Pasażer Tu-154 przeżył katastrofę? Zmarł, bo nie doczekał się pomocy?

2010-07-26 13:20

Czy to możliwe, że nie wszyscy pasażerowie prezydenckiego samolotu zginęli chwilę potem jak maszyna roztrzaskała się o ziemię? W akcie zgonu rosyjskich medyków zapisano, że śmierć co najmniej jednego nastąpiła od 10 do 19 minut po katastrofie.

Takie szokujące  informacje podaje „Nasz Dziennik”, a dalsze domysły opiera na formalnej dokumentacji medycznej, którą sporządzili lekarze z Rosji, a do której udało się dostać. W akcie zgonu ofiar smoleńskiej tragedii godzina śmierci to 8.50-9.00 czasu polskiego.

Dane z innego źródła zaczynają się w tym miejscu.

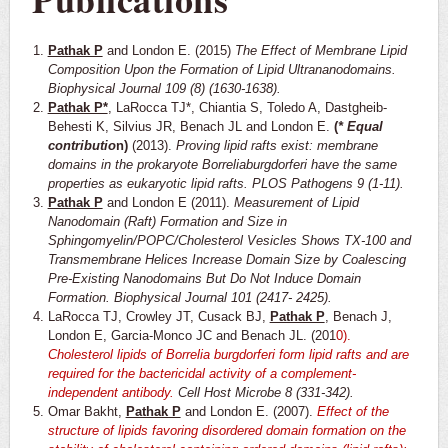
Pathak P
and London E. (2015)
The Effect of Membrane Lipid
Composition Upon the Formation of Lipid Ultrananodomains.
Biophysical Journal 109 (8) (1630-1638).
Pathak P*
, LaRocca TJ*, Chiantia S, Toledo A, Dastgheib-
Behesti K, Silvius JR, Benach JL and London E.
(
* Equal
contributio
n)
(2013).
Proving lipid rafts exist: membrane
domains in the prokaryote Borreliaburgdorferi have the same
properties as eukaryotic lipid rafts. PLOS Pathogens 9 (1-11).
Pathak P
and London E (2011).
Measurement of Lipid
Nanodomain (Raft) Formation and Size in
Sphingomyelin/POPC/Cholesterol Vesicles Shows TX-100 and
Transmembrane Helices Increase Domain Size by Coalescing
Pre-Existing Nanodomains But Do Not Induce Domain
Formation. Biophysical Journal 101 (2417- 2425).
LaRocca TJ, Crowley JT, Cusack BJ,
Pathak P
, Benach J,
London E, Garcia-Monco JC and Benach JL. (201
0).
Cholesterol lipids of Borrelia burgdorferi form lipid rafts and are
required for the bactericidal activity of a
complement-
independent antibody.
Cell Host Microbe 8 (331-342).
Omar Bakht,
Pathak P
and London E. (2007).
Effect of the
structure of lipids favoring disordered domain
formation on the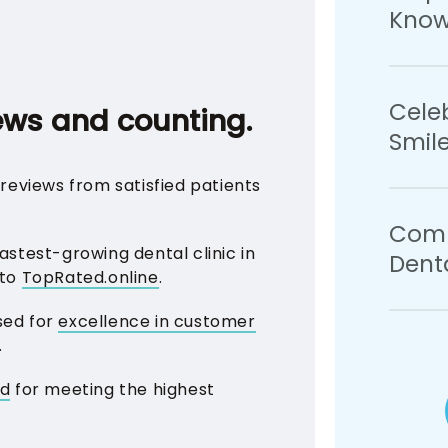
Know
pricing
paymen
plans, 
We bel
Cele
confid
ews and counting.
Smil
your o
how to 
reviews from satisfied patients
years 
Your c
Comm
recogni
stest-growing dental clinic in
Denta
treats
 to
TopRated.online
.
choosi
sed for
excellence in customer
As pro
.
commun
the ora
ed
for meeting the highest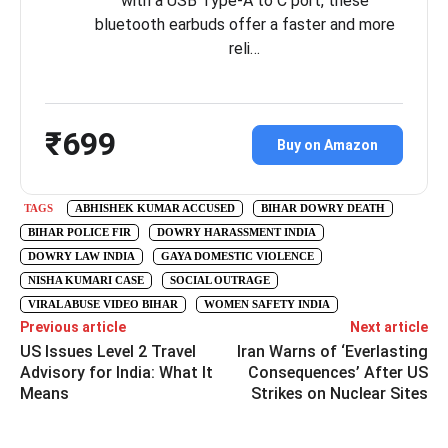
with a USB Type-A to C port, these
bluetooth earbuds offer a faster and more
reli…
₹699
Buy on Amazon
TAGS
ABHISHEK KUMAR ACCUSED
BIHAR DOWRY DEATH
BIHAR POLICE FIR
DOWRY HARASSMENT INDIA
DOWRY LAW INDIA
GAYA DOMESTIC VIOLENCE
NISHA KUMARI CASE
SOCIAL OUTRAGE
VIRAL ABUSE VIDEO BIHAR
WOMEN SAFETY INDIA
Previous article
Next article
US Issues Level 2 Travel
Iran Warns of ‘Everlasting
Advisory for India: What It
Consequences’ After US
Means
Strikes on Nuclear Sites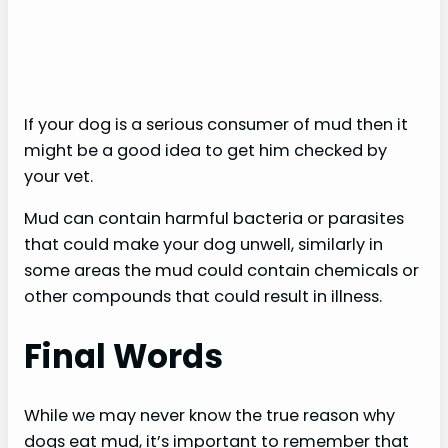
If your dog is a serious consumer of mud then it
might be a good idea to get him checked by
your vet.
Mud can contain harmful bacteria or parasites
that could make your dog unwell, similarly in
some areas the mud could contain chemicals or
other compounds that could result in illness.
Final Words
While we may never know the true reason why
dogs eat mud, it’s important to remember that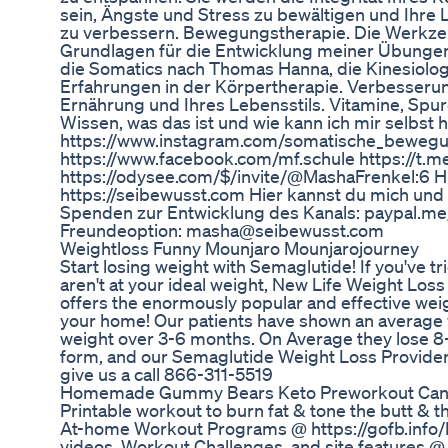
sein, Ängste und Stress zu bewältigen und Ihre 
zu verbessern. Bewegungstherapie. Die Werkze
Grundlagen für die Entwicklung meiner Übungen
die Somatics nach Thomas Hanna, die Kinesiolog
Erfahrungen in der Körpertherapie. Verbesserun
Ernährung und Ihres Lebensstils. Vitamine, Spu
Wissen, was das ist und wie kann ich mir selbst h
https://www.instagram.com/somatische_bewegu
https://www.facebook.com/mf.schule https://t.
https://odysee.com/$/invite/@MashaFrenkel:6 H
https://seibewusst.com Hier kannst du mich und
Spenden zur Entwicklung des Kanals: paypal.me
Freundeoption: masha@seibewusst.com
Weightloss Funny Mounjaro Mounjarojourney
Start losing weight with Semaglutide! If you've tri
aren't at your ideal weight, New Life Weight Los
offers the enormously popular and effective weig
your home! Our patients have shown an average 
weight over 3-6 months. On Average they lose 8-
form, and our Semaglutide Weight Loss Provider 
give us a call 866-311-5519
Homemade Gummy Bears Keto Preworkout Ca
Printable workout to burn fat & tone the butt & 
At-home Workout Programs @ https://gofb.info
videos, Workout Challenges, and site features @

Co to może oznaczać? Gazeta sugeruje, że skoro Międzypaństwowy Komitet Lotniczy z Moskwy podał, że do tragedii doszło o 8.41 czasu polskiego, to niektórzy pasażerowie mogli jeszcze żyć przez kilkanaście minut we wraku płonącej maszyny.

A jeśli żyli to czy rzeczywiście tak jak przypuszcza „ND” zmarli, bo nie doczekali się ratunku?

Inna wersja jest taka, że rosyjscy patamorfolodzy i lekarze sądowi źle określili w dokumentach zgonu godzinę śmierci co najmniej jednego pasażera.